A polemic study that affirms last December’s cryptocurrency price hike was likely caused in part by market manipulation has been published yesterday. The study declares that there is a clear relationship between the high prices of crypto assets and suspicious movements of a cryptocurrency called Tether, according to an article by CNBC.
The report, ironically named “Is Bitcoin Really Un-tethered“, is written by two authors: John M Griffin, a professor of finance in the University of Texas, and Amin Shams, a Ph. D. Candidate of the same university. They are not new in this type of research: in the past, their analysis also evidenced manipulations in the Chicago Board Options Exchange related to their Volatility Index; a thing that was then confirmed by a letter from a whistleblower.

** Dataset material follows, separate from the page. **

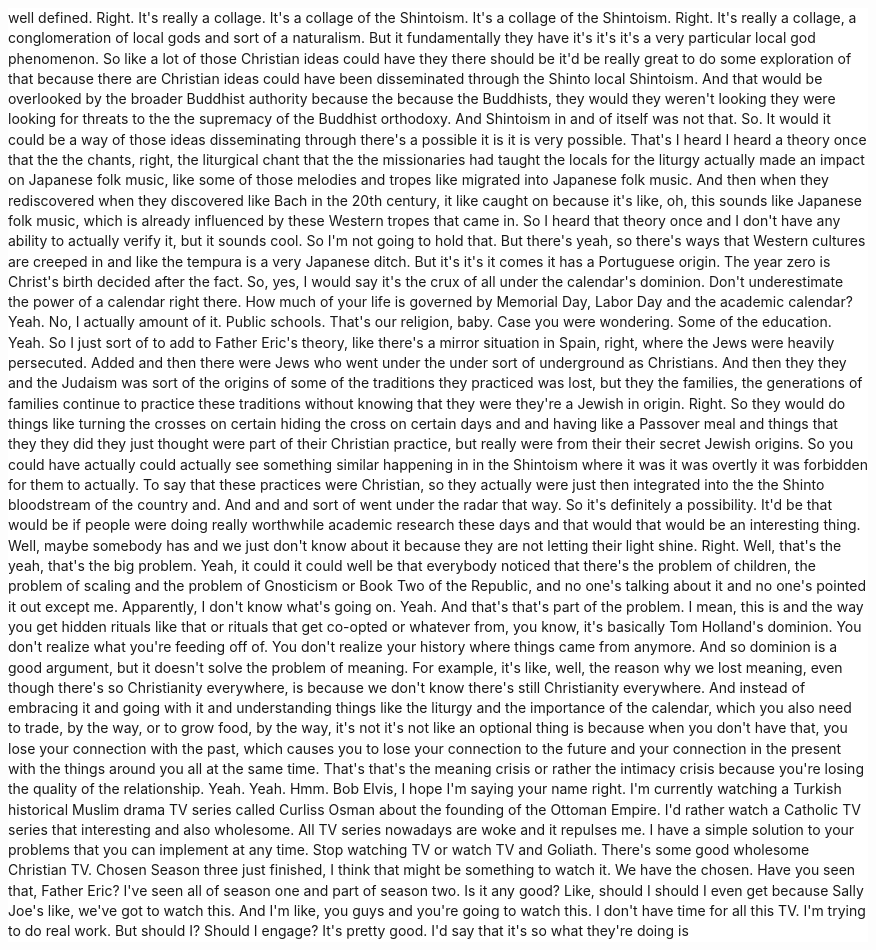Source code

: well defined. Right. It's really a collage. It's a collage of the Shintoism. It's a collage of the Shintoism. Right. It's really a collage, a conglomeration of local gods and sort of a naturalism. But it fundamentally they have it's it's it's a very particular local god phenomenon. So like a lot of those Christian ideas could have they there should be it'd be really great to do some exploration of that because there are Christian ideas could have been disseminated through the Shinto local Shintoism. And that would be overlooked by the broader Buddhist authority because the because the Buddhists, they would they weren't looking they were looking for threats to the the supremacy of the Buddhist orthodoxy. And Shintoism in and of itself was not that. So. It would it could be a way of those ideas disseminating through there's a possible it is it is very possible. That's I heard I heard a theory once that the the chants, right, the liturgical chant that the the missionaries had taught the locals for the liturgy actually made an impact on Japanese folk music, like some of those melodies and tropes like migrated into Japanese folk music. And then when they rediscovered when they discovered like Bach in the 20th century, it like caught on because it's like, oh, this sounds like Japanese folk music, which is already influenced by these Western tropes that came in. So I heard that theory once and I don't have any ability to actually verify it, but it sounds cool. So I'm not going to hold that. But there's yeah, so there's ways that Western cultures are creeped in and like the tempura is a very Japanese ditch. But it's it's it comes it has a Portuguese origin. The year zero is Christ's birth decided after the fact. So, yes, I would say it's the crux of all under the calendar's dominion. Don't underestimate the power of a calendar right there. How much of your life is governed by Memorial Day, Labor Day and the academic calendar? Yeah. No, I actually amount of it. Public schools. That's our religion, baby. Case you were wondering. Some of the education. Yeah. So I just sort of to add to Father Eric's theory, like there's a mirror situation in Spain, right, where the Jews were heavily persecuted. Added and then there were Jews who went under the under sort of underground as Christians. And then they they and the Judaism was sort of the origins of some of the traditions they practiced was lost, but they the families, the generations of families continue to practice these traditions without knowing that they were they're a Jewish in origin. Right. So they would do things like turning the crosses on certain hiding the cross on certain days and and having like a Passover meal and things that they they did they just thought were part of their Christian practice, but really were from their their secret Jewish origins. So you could have actually could actually see something similar happening in in the Shintoism where it was it was overtly it was forbidden for them to actually. To say that these practices were Christian, so they actually were just then integrated into the the Shinto bloodstream of the country and. And and and sort of went under the radar that way. So it's definitely a possibility. It'd be that would be if people were doing really worthwhile academic research these days and that would that would be an interesting thing. Well, maybe somebody has and we just don't know about it because they are not letting their light shine. Right. Well, that's the yeah, that's the big problem. Yeah, it could it could well be that everybody noticed that there's the problem of children, the problem of scaling and the problem of Gnosticism or Book Two of the Republic, and no one's talking about it and no one's pointed it out except me. Apparently, I don't know what's going on. Yeah. And that's that's part of the problem. I mean, this is and the way you get hidden rituals like that or rituals that get co-opted or whatever from, you know, it's basically Tom Holland's dominion. You don't realize what you're feeding off of. You don't realize your history where things came from anymore. And so dominion is a good argument, but it doesn't solve the problem of meaning. For example, it's like, well, the reason why we lost meaning, even though there's so Christianity everywhere, is because we don't know there's still Christianity everywhere. And instead of embracing it and going with it and understanding things like the liturgy and the importance of the calendar, which you also need to trade, by the way, or to grow food, by the way, it's not it's not like an optional thing is because when you don't have that, you lose your connection with the past, which causes you to lose your connection to the future and your connection in the present with the things around you all at the same time. That's that's the meaning crisis or rather the intimacy crisis because you're losing the quality of the relationship. Yeah. Yeah. Hmm. Bob Elvis, I hope I'm saying your name right. I'm currently watching a Turkish historical Muslim drama TV series called Curliss Osman about the founding of the Ottoman Empire. I'd rather watch a Catholic TV series that interesting and also wholesome. All TV series nowadays are woke and it repulses me. I have a simple solution to your problems that you can implement at any time. Stop watching TV or watch TV and Goliath. There's some good wholesome Christian TV. Chosen Season three just finished, I think that might be something to watch it. We have the chosen. Have you seen that, Father Eric? I've seen all of season one and part of season two. Is it any good? Like, should I should I even get because Sally Joe's like, we've got to watch this. And I'm like, you guys and you're going to watch this. I don't have time for all this TV. I'm trying to do real work. But should I? Should I engage? It's pretty good. I'd say that it's so what they're doing is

The study claims that Tether, a stable coin used mostly by Bitfinex clients, is used mostly to buy Bitcoin from other exchanges. The thing is, that these Tether-Bitcoin purchases were made mostly in bulk after global Bitcoin prices were low as if they meant to push prices up. The paper abstract states:
“LESS THAN 1% OF HOURS WITH HEAVY TETHER ACTIVITY CAN EXPLAIN ALMOST HALF OF THE METEORIC RISE IN BITCOIN.”
The authors also question the issuance and the utility of such cryptocurrency. Tether, a cryptocurrency that is artificially pegged to the US dollar, has been highly criticised since its inception, being issued by a company with close ties to the poorly regulated, Caribbean based exchange Bitfinex. They had also transparency issues in the past, firing their own auditors, Friedman LLP, over “excruciatingly detailed procedures” over the realization of an audit.
But this study raises concerns to a new level. Bitfinex and tether were subpoenaed in the past by the US Commodities and Futures Trading Commission (CFTC), but nothing of interest was found. This report is outed when there is an official ongoing price manipulation investigation that has sent subpoenas to the four biggest exchanges in the whole market.